May confirms NHS boost will come from tax rises

Leslie Hanson
June 19, 2018

Instead she's dug herself in a hole over how to pay for it.

Taxpayers will have to stump up more cash in order to meet the government's planned £20bn extra cash for the NHS, Theresa May admitted today.

Mrs May also defied critics of her claim that leaving the European Union could help fund the 3.4% increase NHS by insisting that some of the money will come from a "Brexit dividend".

Well the PM told her former adviser it would come from a combination of a "Brexit dividend", so that the United Kingdom can "take advantage" of the fact that "we've got money we're no longer sending to the European Union".

It means the prime minister can claim to have fulfilled the controversial bus-sized promise, made by Brexiteers during the referendum campaign, to increase NHS spending by £350m a week. Britain will also still be paying billions of pounds to the European Union well into the next decade under its divorce settlement.

"The OBR (Office for Budget Responsibility) has said it could by £15bn a year; it could be a bit more, it could be a bit less". The Institute for Fiscal Studies has been clear: there is no Brexit dividend. That bit would need to reach an additional 1,200 to 2,000 pounds per household a year by 2033 to 2034, according to the IFS.

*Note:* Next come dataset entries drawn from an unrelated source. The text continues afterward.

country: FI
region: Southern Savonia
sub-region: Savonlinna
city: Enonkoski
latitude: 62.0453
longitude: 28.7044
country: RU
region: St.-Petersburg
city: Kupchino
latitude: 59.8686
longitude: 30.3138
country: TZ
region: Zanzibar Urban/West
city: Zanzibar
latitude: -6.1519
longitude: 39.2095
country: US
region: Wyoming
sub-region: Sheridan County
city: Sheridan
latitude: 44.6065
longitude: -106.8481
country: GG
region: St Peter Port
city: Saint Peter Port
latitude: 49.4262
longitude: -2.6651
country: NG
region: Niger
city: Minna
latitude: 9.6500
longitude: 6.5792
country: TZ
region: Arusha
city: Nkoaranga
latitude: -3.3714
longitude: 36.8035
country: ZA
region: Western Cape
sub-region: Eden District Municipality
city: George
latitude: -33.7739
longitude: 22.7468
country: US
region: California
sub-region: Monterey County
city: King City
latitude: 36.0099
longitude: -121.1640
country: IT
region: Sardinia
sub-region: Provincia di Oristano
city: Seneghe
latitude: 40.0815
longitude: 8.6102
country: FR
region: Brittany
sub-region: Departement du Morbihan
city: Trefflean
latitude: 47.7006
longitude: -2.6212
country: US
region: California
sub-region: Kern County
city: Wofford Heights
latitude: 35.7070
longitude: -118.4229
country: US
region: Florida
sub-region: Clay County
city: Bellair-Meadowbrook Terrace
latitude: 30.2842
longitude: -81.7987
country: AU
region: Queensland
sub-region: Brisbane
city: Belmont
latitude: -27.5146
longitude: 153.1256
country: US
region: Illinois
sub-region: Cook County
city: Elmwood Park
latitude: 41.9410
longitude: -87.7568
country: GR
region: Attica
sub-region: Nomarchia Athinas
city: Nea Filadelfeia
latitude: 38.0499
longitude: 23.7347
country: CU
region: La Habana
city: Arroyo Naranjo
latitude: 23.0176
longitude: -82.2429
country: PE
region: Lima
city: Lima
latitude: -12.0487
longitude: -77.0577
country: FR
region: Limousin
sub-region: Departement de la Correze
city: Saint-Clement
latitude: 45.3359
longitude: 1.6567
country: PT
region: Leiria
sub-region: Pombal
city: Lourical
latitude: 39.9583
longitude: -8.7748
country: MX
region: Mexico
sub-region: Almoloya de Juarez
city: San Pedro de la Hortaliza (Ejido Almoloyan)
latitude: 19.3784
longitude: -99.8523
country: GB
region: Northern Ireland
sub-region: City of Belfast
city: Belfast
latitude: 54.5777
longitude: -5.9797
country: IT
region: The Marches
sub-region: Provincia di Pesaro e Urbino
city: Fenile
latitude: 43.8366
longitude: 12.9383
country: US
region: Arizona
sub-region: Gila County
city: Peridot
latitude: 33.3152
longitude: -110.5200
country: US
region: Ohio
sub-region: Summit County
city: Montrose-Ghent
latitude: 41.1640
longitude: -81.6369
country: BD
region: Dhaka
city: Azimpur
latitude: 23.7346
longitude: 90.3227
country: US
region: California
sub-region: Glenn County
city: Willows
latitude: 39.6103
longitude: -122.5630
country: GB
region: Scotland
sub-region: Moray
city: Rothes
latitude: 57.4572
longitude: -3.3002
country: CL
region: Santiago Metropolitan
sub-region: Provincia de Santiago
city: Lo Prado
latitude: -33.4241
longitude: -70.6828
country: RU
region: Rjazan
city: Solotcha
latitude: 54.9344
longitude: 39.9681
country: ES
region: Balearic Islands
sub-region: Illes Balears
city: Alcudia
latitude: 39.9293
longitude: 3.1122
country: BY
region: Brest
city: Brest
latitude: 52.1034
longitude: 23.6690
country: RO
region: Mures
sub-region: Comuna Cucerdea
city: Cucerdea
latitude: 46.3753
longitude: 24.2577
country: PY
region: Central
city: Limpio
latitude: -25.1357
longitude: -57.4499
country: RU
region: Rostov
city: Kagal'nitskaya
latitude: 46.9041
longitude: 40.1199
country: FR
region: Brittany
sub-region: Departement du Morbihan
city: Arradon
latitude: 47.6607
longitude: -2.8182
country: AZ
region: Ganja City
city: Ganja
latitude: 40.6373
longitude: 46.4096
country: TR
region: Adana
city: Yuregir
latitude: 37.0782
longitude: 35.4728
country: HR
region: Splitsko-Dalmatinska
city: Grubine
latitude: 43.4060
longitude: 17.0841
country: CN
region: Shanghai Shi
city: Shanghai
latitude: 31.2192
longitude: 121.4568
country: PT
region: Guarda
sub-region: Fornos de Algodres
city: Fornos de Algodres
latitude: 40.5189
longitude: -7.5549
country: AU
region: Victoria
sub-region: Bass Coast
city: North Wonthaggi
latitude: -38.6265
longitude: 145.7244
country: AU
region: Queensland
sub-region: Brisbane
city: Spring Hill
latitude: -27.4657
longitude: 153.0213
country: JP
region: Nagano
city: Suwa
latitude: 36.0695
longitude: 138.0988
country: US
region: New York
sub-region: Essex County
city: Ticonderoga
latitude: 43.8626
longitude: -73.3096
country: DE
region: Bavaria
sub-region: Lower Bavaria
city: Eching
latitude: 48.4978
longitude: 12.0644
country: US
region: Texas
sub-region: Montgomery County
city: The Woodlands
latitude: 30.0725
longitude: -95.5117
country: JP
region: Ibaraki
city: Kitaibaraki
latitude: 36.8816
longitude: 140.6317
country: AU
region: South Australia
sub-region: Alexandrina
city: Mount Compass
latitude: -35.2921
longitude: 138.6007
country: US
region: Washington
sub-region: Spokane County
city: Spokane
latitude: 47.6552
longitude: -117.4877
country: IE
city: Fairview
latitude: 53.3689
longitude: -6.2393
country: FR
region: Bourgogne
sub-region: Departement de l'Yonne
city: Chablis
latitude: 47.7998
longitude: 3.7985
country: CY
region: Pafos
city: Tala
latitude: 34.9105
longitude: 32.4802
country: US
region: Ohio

So where will this extra cash for the NHS be coming from? Without tax increases, Hammond would nearly certainly be forced to abandon his plans to erase the budget deficit by the middle of the next decade. And the government has accepted this official forecast, which is the opposite of a dividend.

"So we have to see the detail and see where this money is going to come from we have to see that it is going to be real money".


May said spending in England would increase to an extra 20 billion pounds by 2023/24. Though on the flip side, taxes on earnings can discourage people from getting jobs, it says.

The DUP's Simon Hamilton said the announcement was a "hugely welcome boost for our National Health Service".

Hammond could reverse some of the recent increases to the personal tax-free allowance, which is the threshold at which people start having to pay tax on their earnings.

Twenty billion pounds annually is approximately 384 million pounds per week. It wants to see a change to inheritance tax to even out the country's widening gap between rich and poor and the inter-generational divide.

"They say that they're going to increase taxes, but we've yet to hear who is going to get their taxes increased and how". The chancellor has already promised a spending review in 2019 that is expected to look at loosening the public purse strings to fund the NHS. That suggestion has been widely attacked as unrealistic, even by some Conservatives.

The announcement of more cash for the country's healthcare system, a regular issue at national elections, comes after a row in parliament over Brexit highlighted the fragility of May's minority government. The boost is the equivalent growth of about 3.4 percent a year, which is about the same amount that the Margaret Thatcher and John Major governments gave.

Writing exclusively for HuffPost UK, 12 high-profile clinicians, including ex-chair of the Royal College of GPs, Dr Clare Gerada, slam the Prime Minister's big NHS announcement and say "there is in fact a growing Brexit deficit" in the health service.